▸ TASK OBJECTIVE: In the quadrotor gap text, can you give the part starting with "It then computes" and going on through "gap traversal trajectory." again, substituting "flight path" for "trajectory" each time it appears?

Let’s be clear about this: to autonomously fly through these gaps (which are only 1.5 times the size of the robot, with a mere 10 centimeterof clearance on each side), the quadrotor is using a 752 x 480-pixel monochrome camera with a 180-degree field of view lens, and a PX4FMU autopilot with an IMU and a smartphone-class single board Odroid XU4 computer running ROS.
It then computes a trajectory to pass through the gap that keeps the quadrotor as far as possible from the edges, which is what you want to do to not run into stuff, while also trying to keep the gap itself in view of the quadrotor’s camera as much as possible.
This trajectory is very focused on gap traversal, so the starting point for it involves the quadrotor moving at high speed and possibly oriented a little bit sideways, so the system also needs to come up with a second trajectory that takes the robot from a stable hover into the gap traversal trajectory.
Once the robot starts heading for the gap, it does its best to keep its camera pointed at the frame of the gap to continually update its state estimation relative to the space it’s trying to squeeze through and dynamically replan its trajectory as necessary.

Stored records
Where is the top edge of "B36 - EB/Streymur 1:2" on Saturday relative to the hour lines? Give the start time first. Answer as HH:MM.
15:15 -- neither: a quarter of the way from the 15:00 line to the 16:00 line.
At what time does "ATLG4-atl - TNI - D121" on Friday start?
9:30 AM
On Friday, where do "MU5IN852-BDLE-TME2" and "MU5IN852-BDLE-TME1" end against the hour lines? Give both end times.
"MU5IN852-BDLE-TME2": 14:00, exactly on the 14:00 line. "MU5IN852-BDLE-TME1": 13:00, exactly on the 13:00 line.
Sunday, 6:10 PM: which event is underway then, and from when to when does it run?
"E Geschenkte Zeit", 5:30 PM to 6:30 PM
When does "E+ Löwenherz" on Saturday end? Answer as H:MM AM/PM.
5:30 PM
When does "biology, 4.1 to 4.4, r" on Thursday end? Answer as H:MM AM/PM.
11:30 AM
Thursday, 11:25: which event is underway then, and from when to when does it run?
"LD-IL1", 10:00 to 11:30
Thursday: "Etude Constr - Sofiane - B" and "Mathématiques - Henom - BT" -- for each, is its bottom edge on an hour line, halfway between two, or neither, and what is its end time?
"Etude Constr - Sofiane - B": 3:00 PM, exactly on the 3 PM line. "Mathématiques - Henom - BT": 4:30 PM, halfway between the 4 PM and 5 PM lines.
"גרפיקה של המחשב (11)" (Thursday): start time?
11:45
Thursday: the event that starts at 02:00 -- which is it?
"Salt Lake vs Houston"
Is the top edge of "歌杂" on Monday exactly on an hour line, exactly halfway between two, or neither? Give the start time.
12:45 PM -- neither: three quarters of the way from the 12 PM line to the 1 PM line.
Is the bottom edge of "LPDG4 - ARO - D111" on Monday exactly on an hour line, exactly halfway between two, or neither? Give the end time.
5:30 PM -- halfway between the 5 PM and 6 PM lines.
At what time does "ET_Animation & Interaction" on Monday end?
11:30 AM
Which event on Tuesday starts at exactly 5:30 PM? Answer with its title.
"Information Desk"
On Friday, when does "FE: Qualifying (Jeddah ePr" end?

▸ ANSWER TO THIS PROBLEM:
It then computes a flight path to pass through the gap that keeps the quadrotor as far as possible from the edges, which is what you want to do to not run into stuff, while also trying to keep the gap itself in view of the quadrotor’s camera as much as possible.
This flight path is very focused on gap traversal, so the starting point for it involves the quadrotor moving at high speed and possibly oriented a little bit sideways, so the system also needs to come up with a second flight path that takes the robot from a stable hover into the gap traversal flight path.